Capsule pyriform to almost broadly ellipsoid, 3-5 mm long, 2.5-3 mm diam., usually dark-brown; seeds 1-5, 2-3 mm long, narrowly compressed-ellipsoid, pale- to dark-brown.

image of FSA3_Plantago_dru.jpg Habit and variation of fruit.
Image source: fig. 614F in Jessop J.P. & Toelken H.R. (Ed.) 1986. Flora of South Australia (4th edn).

Published illustration: Cunningham et al. (1982) Plants of western New South Wales, p. 618.

Distribution:  Common in arid areas on a wide range of soils and habitats.

S.Aust.: NW, LE, NU, GT, FR, EA, EP, MU, SL.   W.Aust.; N.T.; Qld; N.S.W.; Vic.

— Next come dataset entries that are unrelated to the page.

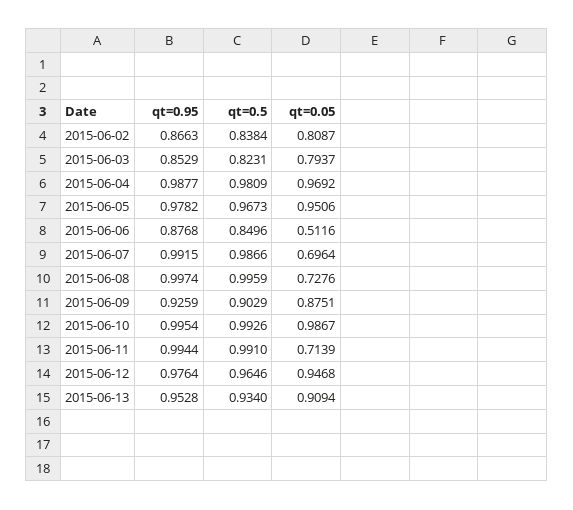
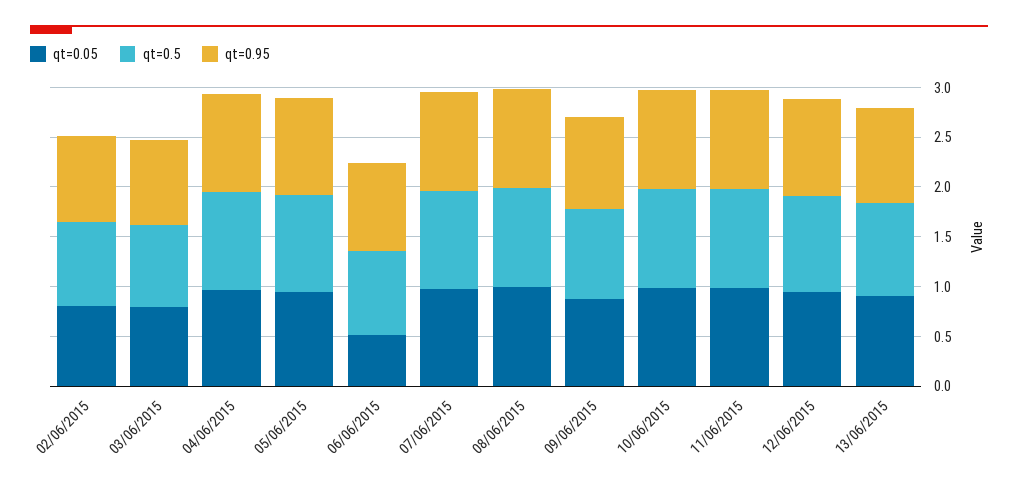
  {
    "qt=0.95": {
      "2015-06-02": 0.8663,
      "2015-06-03": 0.8529,
      "2015-06-04": 0.9877,
      "2015-06-05": 0.9782,
      "2015-06-06": 0.8768,
      "2015-06-07": 0.9915,
      "2015-06-08": 0.9974,
      "2015-06-09": 0.9259,
      "2015-06-10": 0.9954,
      "2015-06-11": 0.9944,
      "2015-06-12": 0.9764,
      "2015-06-13": 0.9528
    },
    "qt=0.5": {
      "2015-06-02": 0.8384,
      "2015-06-03": 0.8231,
      "2015-06-04": 0.9809,
      "2015-06-05": 0.9673,
      "2015-06-06": 0.8496,
      "2015-06-07": 0.9866,
      "2015-06-08": 0.9959,
      "2015-06-09": 0.9029,
      "2015-06-10": 0.9926,
      "2015-06-11": 0.991,
      "2015-06-12": 0.9646,
      "2015-06-13": 0.934
    },
    "qt=0.05": {
      "2015-06-02": 0.8087,
      "2015-06-03": 0.7937,
      "2015-06-04": 0.9692,
      "2015-06-05": 0.9506,
      "2015-06-06": 0.5116,
-     "2015-06-07": 0.6964,
+     "2015-06-07": 1,
-     "2015-06-08": 0.7276,
+     "2015-06-08": 1,
      "2015-06-09": 0.8751,
      "2015-06-10": 0.9867,
-     "2015-06-11": 0.7139,
+     "2015-06-11": 1,
      "2015-06-12": 0.9468,
      "2015-06-13": 0.9094
    }
  }

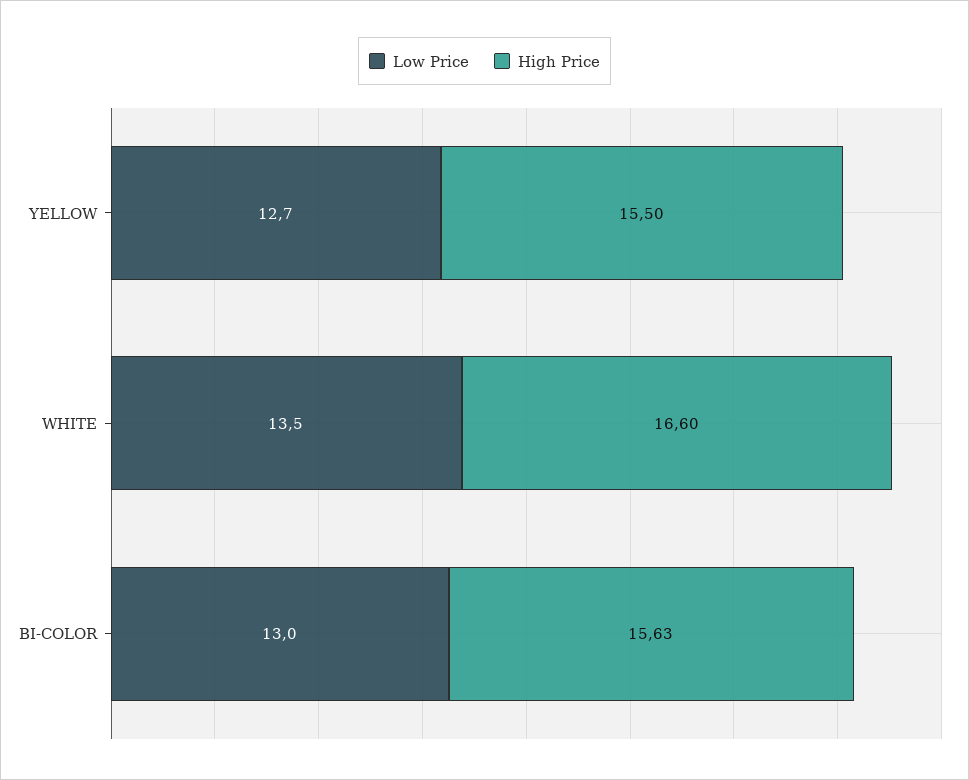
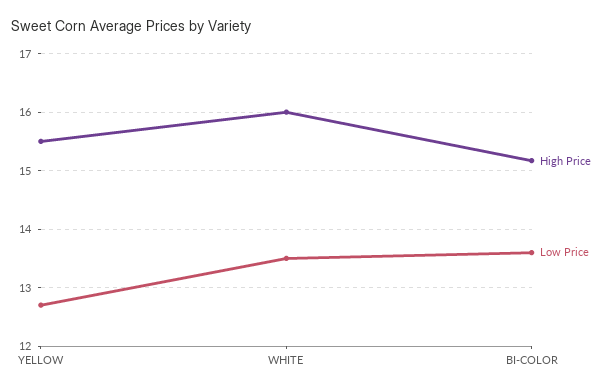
  {
    "Low Price": {
      "YELLOW": 12.7,
      "WHITE": 13.5,
-     "BI-COLOR": 13
+     "BI-COLOR": 13.6
    },
    "High Price": {
      "YELLOW": 15.5,
-     "WHITE": 16.6,
+     "WHITE": 16,
-     "BI-COLOR": 15.63
+     "BI-COLOR": 15.2
    }
  }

Conservation status: native

Flowering time: July — Sept.


SA Distribution Map based
on current data relating to
specimens held in the
State Herbarium of South Australia

Biology: The large dark-brown capsules of this species usually distinguish depauperate forms from any of the other annual species, e.g. P. sp. B.